Of course the CAP & farming policy needs to be radically overhauled. For all our benefit.
Bod, Milton Keynes, UK
For the second time in two days The Times has printed fiction rather than fact. Magnus Linklater article mentions someone making a million pounds annually out of his milk quota. Milk Quota is trading at between 1 to 1.5 pence per litre today. To raise £1,000,000 you would need to sell 100 million litres. There is not one Scottish farmer who holds 10% of this litreage.
Addedc to this 4 years ago the Rural payment Agency following a case called the Thomsen Case banned non dairy farmers from holding milk quota.
Please check your fact before you go to print.

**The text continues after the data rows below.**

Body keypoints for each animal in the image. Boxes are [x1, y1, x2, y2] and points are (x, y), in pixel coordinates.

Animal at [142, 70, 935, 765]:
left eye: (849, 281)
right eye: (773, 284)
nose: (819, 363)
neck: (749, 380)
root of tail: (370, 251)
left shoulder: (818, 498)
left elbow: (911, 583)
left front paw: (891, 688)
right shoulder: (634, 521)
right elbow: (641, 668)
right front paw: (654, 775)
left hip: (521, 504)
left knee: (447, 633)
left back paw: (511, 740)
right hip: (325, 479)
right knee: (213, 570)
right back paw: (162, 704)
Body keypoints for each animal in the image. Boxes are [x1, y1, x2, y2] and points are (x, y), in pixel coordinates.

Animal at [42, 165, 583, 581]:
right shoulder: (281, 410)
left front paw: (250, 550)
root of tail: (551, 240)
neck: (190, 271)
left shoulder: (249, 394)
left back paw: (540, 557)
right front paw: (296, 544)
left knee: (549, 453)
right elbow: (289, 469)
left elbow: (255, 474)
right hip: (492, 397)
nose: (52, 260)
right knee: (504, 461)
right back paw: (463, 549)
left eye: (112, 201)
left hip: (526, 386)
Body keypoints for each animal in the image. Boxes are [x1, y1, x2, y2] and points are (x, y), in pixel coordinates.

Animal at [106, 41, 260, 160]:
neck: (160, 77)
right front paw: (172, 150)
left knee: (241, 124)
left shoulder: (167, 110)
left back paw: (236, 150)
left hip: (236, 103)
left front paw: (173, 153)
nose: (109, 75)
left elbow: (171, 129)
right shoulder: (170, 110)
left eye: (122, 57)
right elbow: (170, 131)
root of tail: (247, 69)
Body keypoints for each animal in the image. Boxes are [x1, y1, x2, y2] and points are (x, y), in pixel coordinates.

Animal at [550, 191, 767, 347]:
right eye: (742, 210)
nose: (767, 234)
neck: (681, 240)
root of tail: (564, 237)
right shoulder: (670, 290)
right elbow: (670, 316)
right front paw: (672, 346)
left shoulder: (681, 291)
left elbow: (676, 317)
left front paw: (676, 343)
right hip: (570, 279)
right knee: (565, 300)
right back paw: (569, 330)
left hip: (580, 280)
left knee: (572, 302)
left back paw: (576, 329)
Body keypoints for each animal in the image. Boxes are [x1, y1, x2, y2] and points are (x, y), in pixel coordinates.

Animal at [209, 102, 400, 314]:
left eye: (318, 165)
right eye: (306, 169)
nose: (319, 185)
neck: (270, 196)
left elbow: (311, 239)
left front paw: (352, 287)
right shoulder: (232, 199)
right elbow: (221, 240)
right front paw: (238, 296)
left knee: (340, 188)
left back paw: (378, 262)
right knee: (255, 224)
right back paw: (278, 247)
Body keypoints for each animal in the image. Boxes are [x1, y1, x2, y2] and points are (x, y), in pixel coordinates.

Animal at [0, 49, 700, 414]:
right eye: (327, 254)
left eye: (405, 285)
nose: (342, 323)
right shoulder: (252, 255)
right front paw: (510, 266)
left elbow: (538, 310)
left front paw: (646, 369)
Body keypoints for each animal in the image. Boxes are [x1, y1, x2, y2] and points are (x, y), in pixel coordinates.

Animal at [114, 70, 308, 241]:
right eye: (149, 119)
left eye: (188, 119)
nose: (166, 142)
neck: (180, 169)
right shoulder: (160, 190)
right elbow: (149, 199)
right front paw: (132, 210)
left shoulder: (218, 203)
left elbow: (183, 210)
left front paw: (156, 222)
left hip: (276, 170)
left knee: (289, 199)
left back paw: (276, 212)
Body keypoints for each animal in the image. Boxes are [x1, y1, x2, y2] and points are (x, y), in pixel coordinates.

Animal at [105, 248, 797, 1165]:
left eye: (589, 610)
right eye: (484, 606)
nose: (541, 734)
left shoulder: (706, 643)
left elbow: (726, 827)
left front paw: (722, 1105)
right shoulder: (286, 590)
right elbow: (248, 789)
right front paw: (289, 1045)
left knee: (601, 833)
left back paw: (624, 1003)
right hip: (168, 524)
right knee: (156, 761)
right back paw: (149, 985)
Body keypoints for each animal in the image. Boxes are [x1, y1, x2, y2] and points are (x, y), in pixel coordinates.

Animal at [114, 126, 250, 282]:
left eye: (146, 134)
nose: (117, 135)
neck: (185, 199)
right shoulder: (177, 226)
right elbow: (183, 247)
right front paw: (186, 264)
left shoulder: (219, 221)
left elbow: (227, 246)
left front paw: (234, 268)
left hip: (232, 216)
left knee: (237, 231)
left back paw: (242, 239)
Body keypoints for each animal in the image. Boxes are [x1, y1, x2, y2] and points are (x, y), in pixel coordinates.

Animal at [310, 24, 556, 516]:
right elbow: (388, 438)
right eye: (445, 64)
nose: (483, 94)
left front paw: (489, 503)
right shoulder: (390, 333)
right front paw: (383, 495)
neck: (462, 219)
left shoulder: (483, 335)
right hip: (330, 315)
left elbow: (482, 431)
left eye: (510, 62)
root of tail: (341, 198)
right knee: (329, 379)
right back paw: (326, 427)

George Paton, Faringdon, UK
Any support for Uk farming should be wholly directed through the environmental stewardship schemes as David Cameron has said. The current system is a complete dogs breakfast that will not lead to the sort of countryside people want to see - rich in wildlife, producing local food etc. What it will perpetuate is the kind of practices that have done so much damage to the environment & the image of agriculture in the first place.
The single farm payment is a far bigger rip off than the former production subsidies - how will we get older farmers to leave farming when they can collect substantial sums of money for doing next to nothing on farms that need a serious dose of environmental stewardship.
Perhaps someone could make a TV programme about it?